In the Emmaus Road story, when the two disciples saw his wounds, the family realized who was at their table. When Jesus once again breached “table etiquette” and grasped the bread and blessed it, he was revealed to Cleopas and his family as the risen Christ.  And Jesus assumed the place of head of the table.

At every meal Jesus ate with outcasts, outliers, friends, strangers, and officials he was both guest and host. He graciously accepted, and sometimes cajoled, invitations to meals in unexpected places. Jesus’ presence turned every tablescape into an altar. There was always a mystery food on the table wherever Jesus ate: the food of his presence. Every place where Jesus ate was a pot luck meal: but the biggest pot on the table was the gift of his presence, the meal of the very revelation of God.

We commonly imagine the “Last Supper” Jesus presided over in his earthly life to be a Passover Seder. But the fact is that, when Jesus walked the earth, the Temple was still offering the Passover sacrifices for the Jewish faithful. There was no “Seder supper” for these Temple-era Jews. The “Passover” meal was a feast on the Paschal lamb that had been sacrificed at the Temple — not some memorial meal with bitter herbs, eggs, and matzo.

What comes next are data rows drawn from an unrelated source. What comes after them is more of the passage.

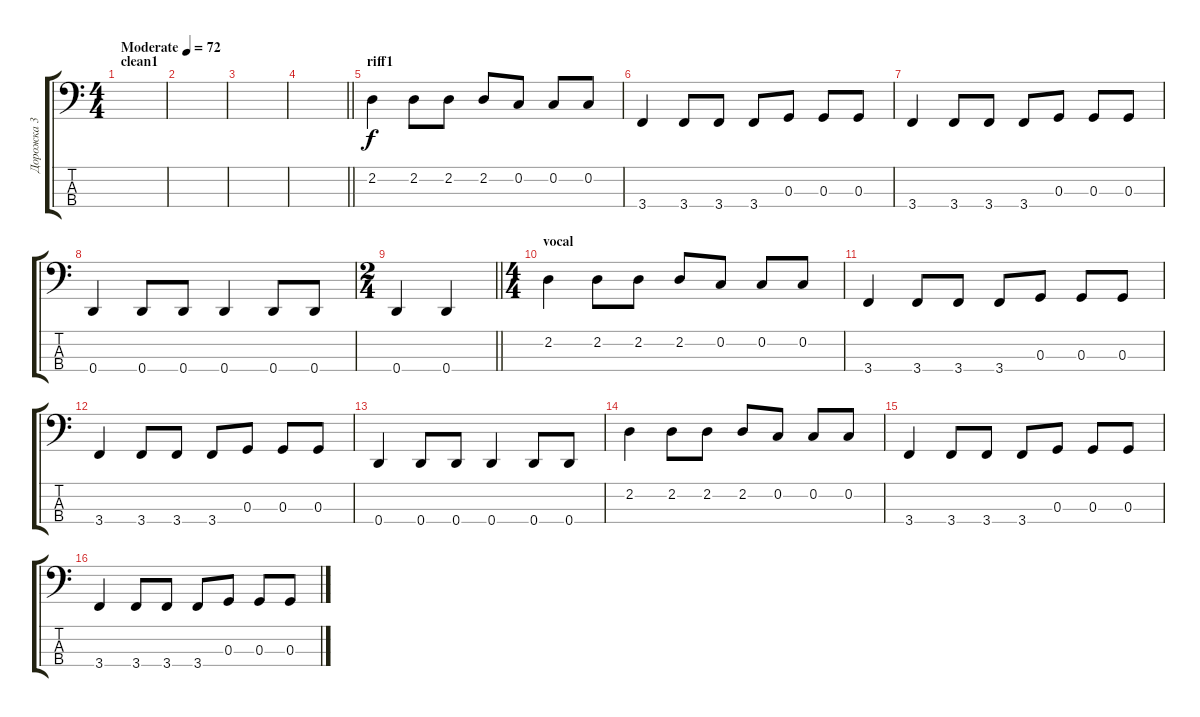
\track ("Дорожка 3" "Дорожка 3") {instrument electricbassfinger}
\staff {score tabs}
\tuning (F2 C2 G1 D1) {hide}
\ts (4 4)
\section ("" "clean1")
\tempo (72 "Moderate")
\clef f4
\ks c
|
|
|
\barLineRight lightlight
|
\section ("" "riff1")
2.2.4 2.2.8 2.2.8 2.2.8 0.2.8 0.2.8 0.2.8 |
3.4.4 3.4.8 3.4.8 3.4.8 0.3.8 0.3.8 0.3.8 |
3.4.4 3.4.8 3.4.8 3.4.8 0.3.8 0.3.8 0.3.8 |
0.4.4 0.4.8 0.4.8 0.4.4 0.4.8 0.4.8 |
\ts (2 4)
\barLineRight lightlight
0.4.4 0.4.4 |
\ts (4 4)
\section ("" "vocal")
2.2.4 2.2.8 2.2.8 2.2.8 0.2.8 0.2.8 0.2.8 |
3.4.4 3.4.8 3.4.8 3.4.8 0.3.8 0.3.8 0.3.8 |
3.4.4 3.4.8 3.4.8 3.4.8 0.3.8 0.3.8 0.3.8 |
0.4.4 0.4.8 0.4.8 0.4.4 0.4.8 0.4.8 |
2.2.4 2.2.8 2.2.8 2.2.8 0.2.8 0.2.8 0.2.8 |
3.4.4 3.4.8 3.4.8 3.4.8 0.3.8 0.3.8 0.3.8 |
3.4.4 3.4.8 3.4.8 3.4.8 0.3.8 0.3.8 0.3.8
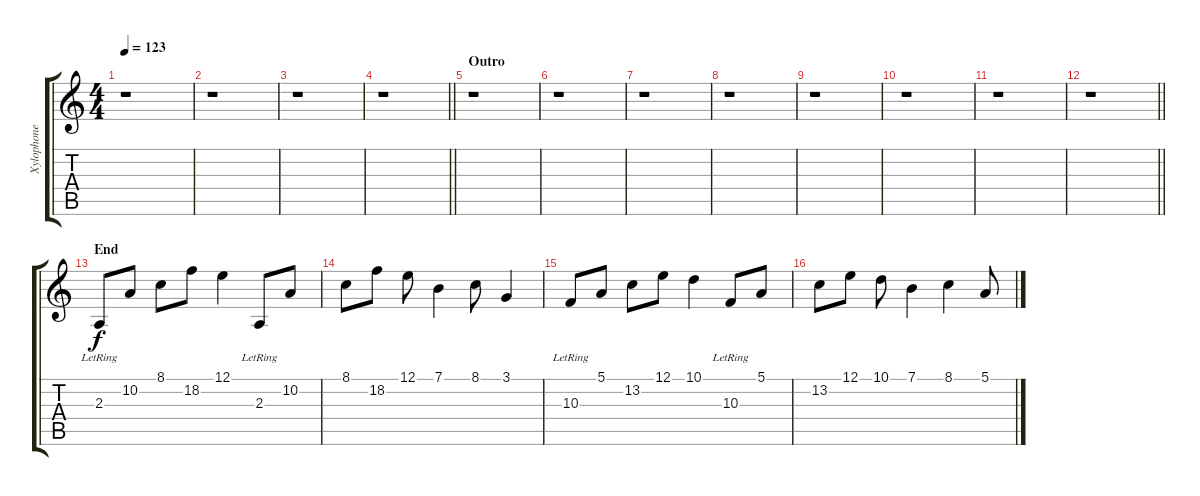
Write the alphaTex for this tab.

\track ("Xylophone" "Xylophone") {instrument vibraphone}
\staff {score tabs}
\tuning (E4 B3 G3 D3 A2 E2) {hide}
\ts (4 4)
\tempo 123
\clef g2
\ks c
r.1{dy mp} |
r.1 |
r.1 |
\barLineRight lightlight
r.1 |
\section ("" "Outro")
r.1 |
r.1 |
r.1 |
r.1 |
r.1 |
r.1 |
r.1 |
\barLineRight lightlight
r.1 |
\section ("" "End")
2.3{lr}.8{dy f} 10.2.8 8.1.8 18.2.8 12.1.4 2.3{lr}.8 10.2.8 |
8.1.8 18.2.8 12.1.8 7.1.4 8.1.8 3.1.4 |
10.3{lr}.8 5.1.8 13.2.8 12.1.8 10.1.4 10.3{lr}.8 5.1.8 |
13.2.8 12.1.8 10.1.8 7.1.4 8.1.4 5.1.8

It was not until the Temple was destroyed that the home table became the new altar for observant Jews — a way to commemorate the history of the Hebrews.

For those who follow Jesus, a new tradition was launched in the Upper Room in Jerusalem with the Last Supper. The unleavened bread and the cup of wine offered to his closest disciples marked the first “Passover” of a new era. This was an invitation to a meal where the Lord would always be present, where a gift of hospitality, the offering of food and drink in the name of Jesus Christ, would transform whatever the meal, whatever time of year, into a banquet. When Jesus is at the table, the best thing on the table is not the roast lamb: It is the presence of Christ. The very presence of Jesus turns a simple meal into a sumptuous feast.

It is in sharing a meal where Jesus is present that Jesus once again becomes known to those who would follow him. It is as he becomes the head of the table that the bread of life is revealed in all its resurrected presence and power.

Where is Jesus at your table? Is he present?

We often talk about a Jewish “coming of age” ritual as a bar or bat mitzvah. But it’s improper to talk about “having” a bar mitzvah. You don’t “have a bar mitzvah.” You become bar mitzvah. “Mitzvah” means commandment, or blessing. “Bar” means “son of.” “Bat” means “daughter of.” So to be “bar mitzvah” means to become a “son of the commandment” or “son of the blessing.” To be “bat mitzvah” means to become a “daughter of the commandment” or “daughter of the blessing.”

A Jew is bar mitzvah or bat mitzvah.

And a Christian is bar messiah or bat messiah: Son of the Risen and Rising Lord. Daughter of the Blessing.

The Table is our bar messiah, our bat messiah ritual. It is where we discover who we are.

Have you invited Jesus to be the head of your table?